K-State's interim athletic director, Jim Epps, said, "On May 11, 2009, I learned of a secret deferred compensation agreement that Bob Krause apparently negotiated with Ron Prince's attorney. This alleged deal was made without the knowledge of anyone else in the athletics department, including its attorney. This deal was apparently constructed as a further supplement to the buyout provision contained in Prince's employment contract. I do not know why any additional supplement was justified, or why Bob Krause concealed this agreement from everyone until it was inadvertently discovered last week." He added, "I do not believe that this agreement is valid, and the athletics department will vigorously fight any attempt to enforce it."

On August 10, 2009, attorneys for Prince filed a counterclaim against Kansas State Athletics seeking $3 million in punitive damages. The filings claimed that Wefald and other high-ranking members of the athletic department were aware of the buyout.
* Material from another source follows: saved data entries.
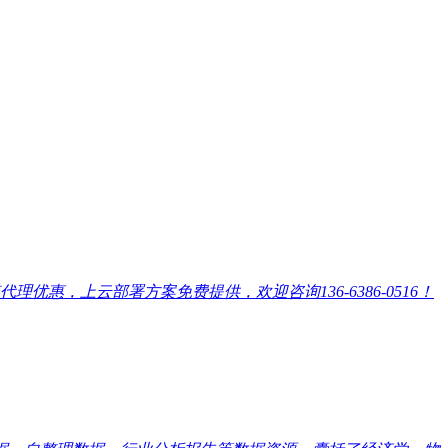
，上云部署方案免费提供，欢迎咨询136-6386-0516！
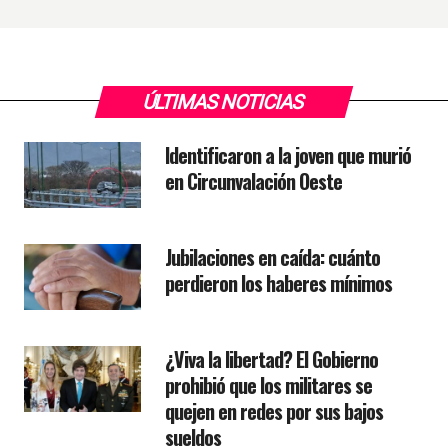
ÚLTIMAS NOTICIAS
Identificaron a la joven que murió
en Circunvalación Oeste
Jubilaciones en caída: cuánto
perdieron los haberes mínimos
¿Viva la libertad? El Gobierno
prohibió que los militares se
quejen en redes por sus bajos
sueldos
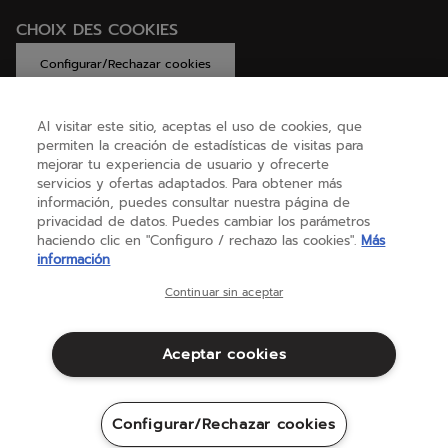
CHOIX DES COOKIES
Configurar/Rechazar cookies
Al visitar este sitio, aceptas el uso de cookies, que
permiten la creación de estadísticas de visitas para
AYUDA
mejorar tu experiencia de usuario y ofrecerte
servicios y ofertas adaptados. Para obtener más
información, puedes consultar nuestra página de
privacidad de datos. Puedes cambiar los parámetros
SOBRE NOSOTROS
haciendo clic en "Configuro / rechazo las cookies".
Más
información
España
(español)
Continuar sin aceptar
Aceptar cookies
Términos y condiciones
Política de privacidad
Aviso legal
Cookies
Configurar/Rechazar cookies
Sitemap
©Babolat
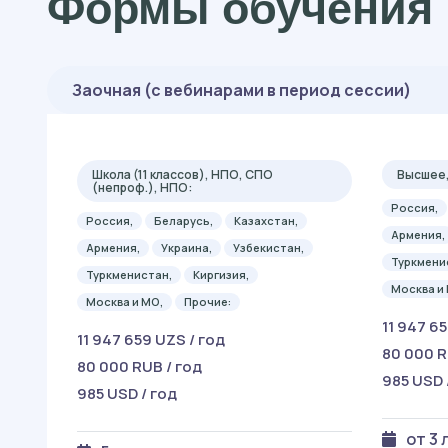
Формы обучения 
Заочная (с вебинарами в период сессии)
Школа (11 классов), НПО, СПО
Высшее,
(непроф.), НПО:
Россия,
Россия,
Беларусь,
Казахстан,
Армения,
Армения,
Украина,
Узбекистан,
Туркмени
Туркменистан,
Киргизия,
Москва и
Москва и МО,
Прочие:
11 947 6
11 947 659 UZS / год
80 000 R
80 000 RUB / год
985 USD 
985 USD / год
от 3 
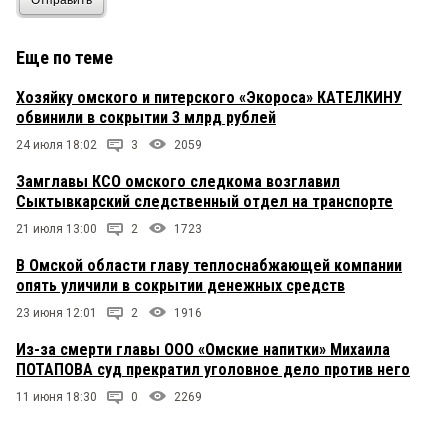
Отправить
Еще по теме
Хозяйку омского и питерского «Экороса» КАТЕЛКИНУ
обвинили в сокрытии 3 млрд рублей
24 июля 18:02
3
2059
Замглавы КСО омского следкома возглавил
Сыктывкарский следственный отдел на транспорте
21 июля 13:00
2
1723
В Омской области главу теплоснабжающей компании
опять уличили в сокрытии денежных средств
23 июня 12:01
2
1916
Из-за смерти главы ООО «Омские напитки» Михаила
ПОТАПОВА суд прекратил уголовное дело против него
11 июня 18:30
0
2269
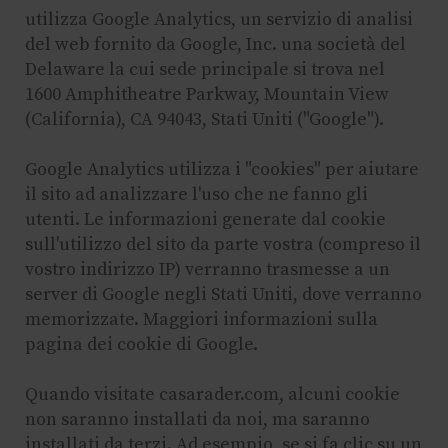
utilizza Google Analytics, un servizio di analisi
del web fornito da Google, Inc. una società del
Delaware la cui sede principale si trova nel
1600 Amphitheatre Parkway, Mountain View
(California), CA 94043, Stati Uniti ("Google").
Google Analytics utilizza i "cookies" per aiutare
il sito ad analizzare l'uso che ne fanno gli
utenti. Le informazioni generate dal cookie
sull'utilizzo del sito da parte vostra (compreso il
vostro indirizzo IP) verranno trasmesse a un
server di Google negli Stati Uniti, dove verranno
memorizzate. Maggiori informazioni sulla
pagina dei cookie di Google.
Quando visitate casarader.com, alcuni cookie
non saranno installati da noi, ma saranno
installati da terzi. Ad esempio, se si fa clic su un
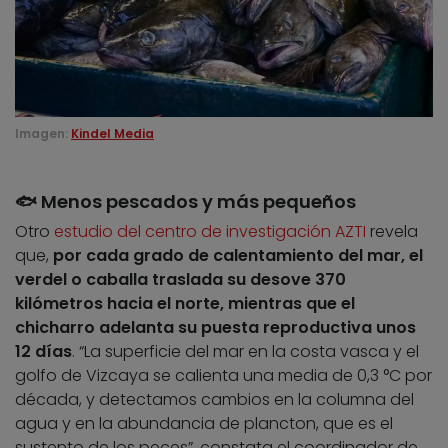
Imagen:
Kindel Media
🐟 Menos pescados y más pequeños
Otro
estudio del centro de investigación AZTI
revela
que,
por cada grado de calentamiento del mar, el
verdel o caballa traslada su desove 370
kilómetros hacia el norte, mientras que el
chicharro adelanta su puesta reproductiva unos
12 días
. “La superficie del mar en la costa vasca y el
golfo de Vizcaya se calienta una media de 0,3 °C por
década, y detectamos cambios en la columna del
agua y en la abundancia de plancton, que es el
sustento de los peces”, constata el coordinador de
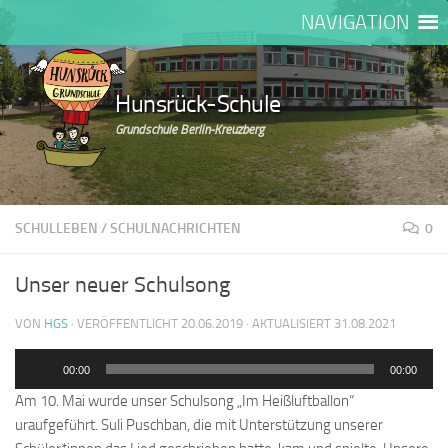
NAVIGATION
Zum Inhalt springen
Hunsrück-Schule
Grundschule Berlin-Kreuzberg
SCHULLEBEN
/
SCHULNACHRICHTEN
0
Unser neuer Schulsong
VON
HGS
· VERÖFFENTLICHT
20.06.2019
· AKTUALISIERT
31.08.2021
Audio-
00:00
00:00
Player
Am 10. Mai wurde unser Schulsong „Im Heißluftballon“
uraufgeführt. Suli Puschban, die mit Unterstützung unserer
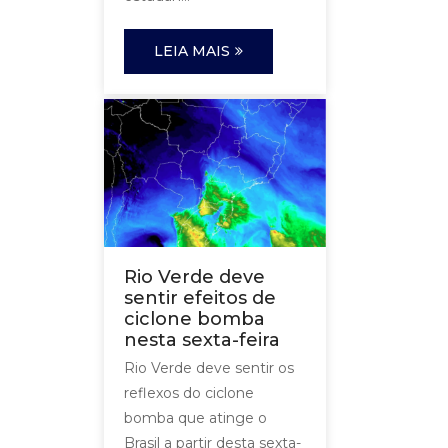
LEIA MAIS
Rio Verde deve
sentir efeitos de
ciclone bomba
nesta sexta-feira
Rio Verde deve sentir os
reflexos do ciclone
bomba que atinge o
Brasil a partir desta sexta-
The claim also contended that Krause directed the department's attorney to reword the public contract to allow for the confidential buyout.

Kansas State University announced on May 6, 2011, that an agreement for settlement between Prince, K-State Athletics, Inc. and the university had been reached. K-State Athletics, Inc. would pay one lump sum of $1.65 million to Prince. K-State's president, Kirk Schulz, said, "We are pleased to have this matter resolved. We appreciate the work that our University counsel has provided during this process and can now maintain focus on moving forward as a University community." K-State Athletics, Inc. reported paying $395,000 in external legal fees during the dispute. The university made the agreement public as a news release and was bound to provide this statement: "Neither the University nor K-State Athletics contends or believes that in negotiating his employment agreement or the MOU, Coach Prince engaged in any wrongful or unethical conduct. Discovery has demonstrated that this situation was not of Coach Prince’s making."

==Personal life==
Krause was married to Martha Ann ("Marty") Vanier, a member of the Vanier family of Salina, Kansas, one of the state's wealthiest families. Krause has three daughters from a previous marriage. He died of cancer on December 16, 2015.